To feel better and be better, too, try sleep
Research links lack of shut-eye to a host of physical ailments
By Dennis Thompson
HealthDay Reporter
(HealthDay News) -- Most everyone knows that a good night's sleep leaves you feeling refreshed, alert and aware, ready to take on the day.
But it also leaves you in better shape to avoid chronic diseases such as diabetes, obesity, cardiovascular disease and depression.
Researchers are learning that sleep is important to maintaining physical health as much as mental health. And shorting yourself on sleep exposes you to illness -- a message sleep experts are especially trying to convey during May, designated as Better Sleep Month.
"Every different physiologic system in the body -- respiratory, cardiovascular, urinary, nervous -- their activities are radically different during sleep," said Dr. Lisa Shives, medical director of Northshore Sleep Medicine in Evanston, Ill. "We may not understand how sleep helps each system, but we know it's very important."
A good night's sleep varies from person to person, but doctors agree that most adults need seven to nine hours of sleep each night, according to the U.S. Centers for Disease Control and Prevention.
But two of every 10 Americans sleep less than six hours a night, according to the 2009 Sleep in America poll conducted by the National Sleep Foundation. The average amount of sleep reported on weekdays was 6 hours 40 minutes.

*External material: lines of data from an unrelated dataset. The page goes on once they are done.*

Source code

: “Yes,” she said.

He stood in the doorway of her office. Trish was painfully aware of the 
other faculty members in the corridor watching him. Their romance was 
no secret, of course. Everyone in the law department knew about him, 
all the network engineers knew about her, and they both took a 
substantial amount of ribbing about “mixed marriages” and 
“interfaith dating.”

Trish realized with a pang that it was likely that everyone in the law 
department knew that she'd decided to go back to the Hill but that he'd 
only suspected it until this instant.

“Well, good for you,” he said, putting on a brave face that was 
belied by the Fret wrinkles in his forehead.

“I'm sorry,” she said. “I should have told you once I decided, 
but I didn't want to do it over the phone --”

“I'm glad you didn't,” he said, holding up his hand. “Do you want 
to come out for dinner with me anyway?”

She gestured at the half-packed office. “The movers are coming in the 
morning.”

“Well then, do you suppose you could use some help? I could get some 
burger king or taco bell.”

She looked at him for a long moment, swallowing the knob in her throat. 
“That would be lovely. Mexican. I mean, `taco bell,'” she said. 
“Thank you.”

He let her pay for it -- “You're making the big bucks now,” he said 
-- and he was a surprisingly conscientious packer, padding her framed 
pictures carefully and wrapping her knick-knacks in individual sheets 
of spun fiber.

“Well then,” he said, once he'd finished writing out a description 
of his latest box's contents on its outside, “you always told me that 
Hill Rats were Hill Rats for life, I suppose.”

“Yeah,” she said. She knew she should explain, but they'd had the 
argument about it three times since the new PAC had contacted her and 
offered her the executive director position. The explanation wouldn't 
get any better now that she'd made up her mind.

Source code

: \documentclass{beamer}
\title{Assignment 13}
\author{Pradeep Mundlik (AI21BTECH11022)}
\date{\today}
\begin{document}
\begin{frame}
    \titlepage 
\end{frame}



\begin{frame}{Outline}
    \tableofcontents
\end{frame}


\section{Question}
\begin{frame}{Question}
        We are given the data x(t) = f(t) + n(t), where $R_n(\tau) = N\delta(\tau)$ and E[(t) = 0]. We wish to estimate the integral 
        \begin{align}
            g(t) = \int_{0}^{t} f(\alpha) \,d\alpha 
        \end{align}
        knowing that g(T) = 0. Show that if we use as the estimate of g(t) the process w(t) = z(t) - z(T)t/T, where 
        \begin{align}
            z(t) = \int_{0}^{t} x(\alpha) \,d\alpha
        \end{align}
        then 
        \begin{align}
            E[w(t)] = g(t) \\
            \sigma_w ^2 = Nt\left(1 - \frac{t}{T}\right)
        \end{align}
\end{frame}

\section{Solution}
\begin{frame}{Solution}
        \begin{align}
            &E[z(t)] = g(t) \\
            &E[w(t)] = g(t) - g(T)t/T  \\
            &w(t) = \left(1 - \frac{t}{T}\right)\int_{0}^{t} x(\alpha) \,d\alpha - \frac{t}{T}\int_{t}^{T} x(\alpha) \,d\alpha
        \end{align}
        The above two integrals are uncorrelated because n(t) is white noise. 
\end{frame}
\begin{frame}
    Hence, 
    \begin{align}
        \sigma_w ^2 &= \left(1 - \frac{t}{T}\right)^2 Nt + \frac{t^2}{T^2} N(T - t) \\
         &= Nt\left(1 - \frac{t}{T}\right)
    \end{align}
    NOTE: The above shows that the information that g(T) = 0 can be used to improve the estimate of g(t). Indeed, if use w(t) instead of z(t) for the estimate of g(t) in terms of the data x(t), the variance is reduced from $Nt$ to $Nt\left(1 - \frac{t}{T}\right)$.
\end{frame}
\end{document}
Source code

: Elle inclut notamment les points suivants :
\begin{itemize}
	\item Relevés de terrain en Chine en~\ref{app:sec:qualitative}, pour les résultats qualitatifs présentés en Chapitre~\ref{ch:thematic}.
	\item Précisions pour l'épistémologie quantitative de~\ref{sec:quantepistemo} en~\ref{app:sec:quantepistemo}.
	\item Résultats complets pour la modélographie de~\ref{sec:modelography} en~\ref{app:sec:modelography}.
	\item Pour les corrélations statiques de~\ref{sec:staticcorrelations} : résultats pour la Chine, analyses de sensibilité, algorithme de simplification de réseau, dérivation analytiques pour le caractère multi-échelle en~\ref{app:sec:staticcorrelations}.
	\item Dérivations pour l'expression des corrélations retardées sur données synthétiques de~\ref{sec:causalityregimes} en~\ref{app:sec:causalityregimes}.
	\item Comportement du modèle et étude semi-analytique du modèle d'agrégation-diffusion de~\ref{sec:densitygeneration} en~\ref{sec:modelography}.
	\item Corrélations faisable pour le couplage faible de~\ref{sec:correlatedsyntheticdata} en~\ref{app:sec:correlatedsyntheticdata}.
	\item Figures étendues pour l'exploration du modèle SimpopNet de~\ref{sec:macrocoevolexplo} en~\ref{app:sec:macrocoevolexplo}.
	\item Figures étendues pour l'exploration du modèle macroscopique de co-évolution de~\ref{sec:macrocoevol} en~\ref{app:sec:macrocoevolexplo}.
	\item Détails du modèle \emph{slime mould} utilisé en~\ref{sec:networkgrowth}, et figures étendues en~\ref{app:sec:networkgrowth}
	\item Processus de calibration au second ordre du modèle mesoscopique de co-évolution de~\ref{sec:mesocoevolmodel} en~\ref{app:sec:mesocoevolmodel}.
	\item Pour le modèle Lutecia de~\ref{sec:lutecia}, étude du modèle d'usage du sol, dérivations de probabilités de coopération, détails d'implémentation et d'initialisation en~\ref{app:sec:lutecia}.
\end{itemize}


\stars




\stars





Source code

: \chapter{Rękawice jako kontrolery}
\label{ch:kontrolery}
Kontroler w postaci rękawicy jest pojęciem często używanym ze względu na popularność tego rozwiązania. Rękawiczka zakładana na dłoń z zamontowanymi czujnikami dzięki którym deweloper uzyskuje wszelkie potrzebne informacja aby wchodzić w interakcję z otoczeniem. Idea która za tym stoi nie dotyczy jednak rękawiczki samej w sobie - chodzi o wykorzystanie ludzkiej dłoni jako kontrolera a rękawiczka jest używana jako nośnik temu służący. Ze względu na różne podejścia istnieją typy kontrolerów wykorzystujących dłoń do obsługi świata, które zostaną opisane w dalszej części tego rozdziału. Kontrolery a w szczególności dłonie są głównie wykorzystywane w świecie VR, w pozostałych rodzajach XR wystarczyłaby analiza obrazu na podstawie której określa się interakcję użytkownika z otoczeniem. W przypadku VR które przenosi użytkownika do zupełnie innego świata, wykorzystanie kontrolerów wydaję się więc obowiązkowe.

Much of the scrimping on sleep has to do with the pressures of the modern world, Shives said. Sleep has become a luxury rather than a necessity.
"The number one most common sleep disorder in America is willful sleep deprivation," she said. "People are not valuing sleep. They cut back on it to get more done in their busy lives. Bad choice."
It's a bad choice, because researchers have proven that chronic poor sleep is directly related to how long you'll live, said Dr. Ronald Kramer, a neurologist at the Colorado Sleep Disorders Center in Denver and a spokesman for the American Academy of Sleep Medicine.
"If you're getting under seven hours of sleep a night, your chances of dying are higher than if you're getting seven or eight hours of sleep a night," Kramer said. "Bad sleep is a physical stress that probably has the same chemical consequences as high blood pressure or high cholesterol. Chronic bad sleep is a pro-inflammatory state, and pro-inflammatory states are associated with heart disease, stroke, high blood pressure."
Some specific health findings associated with poor sleep include:
- Cardiovascular disease. People with sleep disorders face an increased risk for hypertension, stroke, coronary heart disease and irregular heartbeats, according to the CDC. Blood pressure has been shown to increase with a lack of sleep, and people who sleep more suffer less hardening of the arteries. "Sleep is a time of rest for the cardiovascular system," Shives said.
- Diabetes. Poor sleep has been linked to more likely development of type 2 diabetes, the CDC says. Lack of sleep appears to interfere with important chemical processes that govern blood sugar control. "People getting less than seven hours of sleep have higher blood sugar in the morning, which shows you're on your way to being diabetic, if you're not already there," Kramer said.
- Obesity. Short sleep duration causes metabolic changes that might be linked to obesity, the CDC says. "People who get too little or fragmented sleep start to gain weight," Shives said. "Their appetite hormones get out of whack." An association has been drawn between a lack of sleep and excess body weight across all age groups, but especially in children. Researchers believe insufficient sleep in growing children may interfere with the hypothalamus, the region of the brain that regulates appetite and the body's expenditure of energy.
- Immune response. People who get too little sleep are more apt to contract a cold. They also have a harder time fighting off infections. Shives cited studies in which people were vaccinated for hepatitis A and influenza, then deprived of sleep. "The people who were sleep-deprived couldn't mount an immune defense," she said. "The vaccine had no effect." Because the immune system plays a role in fighting cancer, there is some concern -- as yet unproven -- that chronic sleeplessness could increase a person's cancer risk.
- Depression. Sleep and depression have long been tangled together, because people with depression often sleep long hours. However, it has been shown that chronic insomnia drastically increases the risk of a major depression, Shives said. Also, recent research has shown that depressive symptoms decrease once a sleep disorder such as sleep apnea has been effectively treated and normal sleep patterns recur, the CDC says.
Sleep still is not well understood. Kramer said that many findings regarding the benefits of sleep are based on what happens when people are deprived of sleep, rather than through a full medical understanding of the function of sleep.
But in the end, the importance of sleep is a common-sense proposition to sleep researchers.
"It's a highly preserved animal behavior across just about all species, including all primates," Kramer said. "It should take up about a third of our lives, and, therefore, one must conclude it has some direct biological significance beyond making us feel good when we've slept."
"People who think they can get away with six hours are fooling themselves," he said. "You get used to feeling bad, or you can't judge what feels bad anymore."